Technical Memorandum 16
Supervising Scientist, 1986
ISBN 0 644 01331 1
About the report
Data were gathered on habit of food consumption, habitats, reproductive cycles, general biology, and utilisation by Aboriginal people, of five reptile species on the Magela Creek system: filesnakes (Acrochordus arafurae), sand goannas (Varanus panoptes and V. gouldii) and water goannas (V. mertensi and V. mitchelli).
Filesnakes are abundant in downstream billabongs, and eat a variety of fishes. Mating occurs during the Dry season, with parturition late in the Wet season. Radiotelemetry revealed extensive nocturnal movements, especially in shallowly inundated grassland during the Wet season.
Sand goannas have very diverse diets, including both vertebrate and invertebrate prey.

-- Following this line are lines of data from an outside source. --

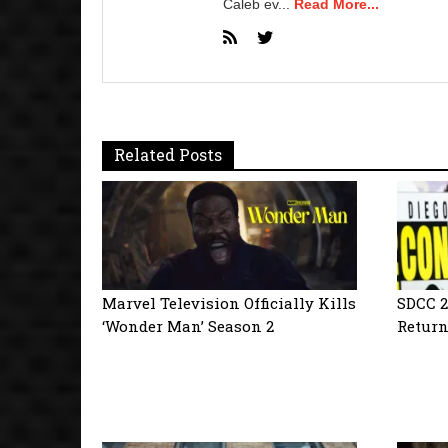
Caleb ev...
Read More...
Related Posts
Marvel Television Officially Kills
SDCC 2
‘Wonder Man’ Season 2
Return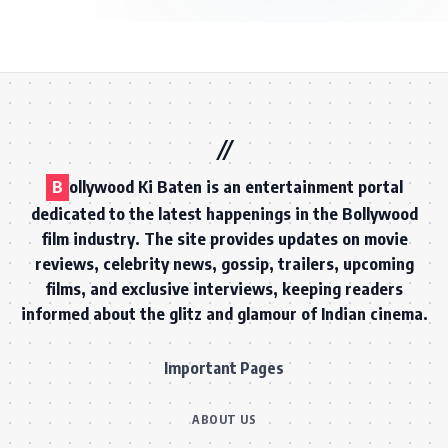
B
ollywood Ki Baten is an entertainment portal
dedicated to the latest happenings in the Bollywood
film industry. The site provides updates on movie
reviews, celebrity news, gossip, trailers, upcoming
films, and exclusive interviews, keeping readers
informed about the glitz and glamour of Indian cinema.
Important Pages
ABOUT US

The proportion of prey that is of aquatic origin is quite high (30% by weight) in V. panoptea, but negligible in V. gouldii. Water goannas are relatively uncommon in downstream areas. These lizards eat mainly fishes and terrestrial arthropods (V. mitchelli) and freshwater crabs (V. mertensi).
Aboriginal people eat sand goannas throughout the year and eat large numbers of filesnakes late in the Dry season. Water goannas are not important food items.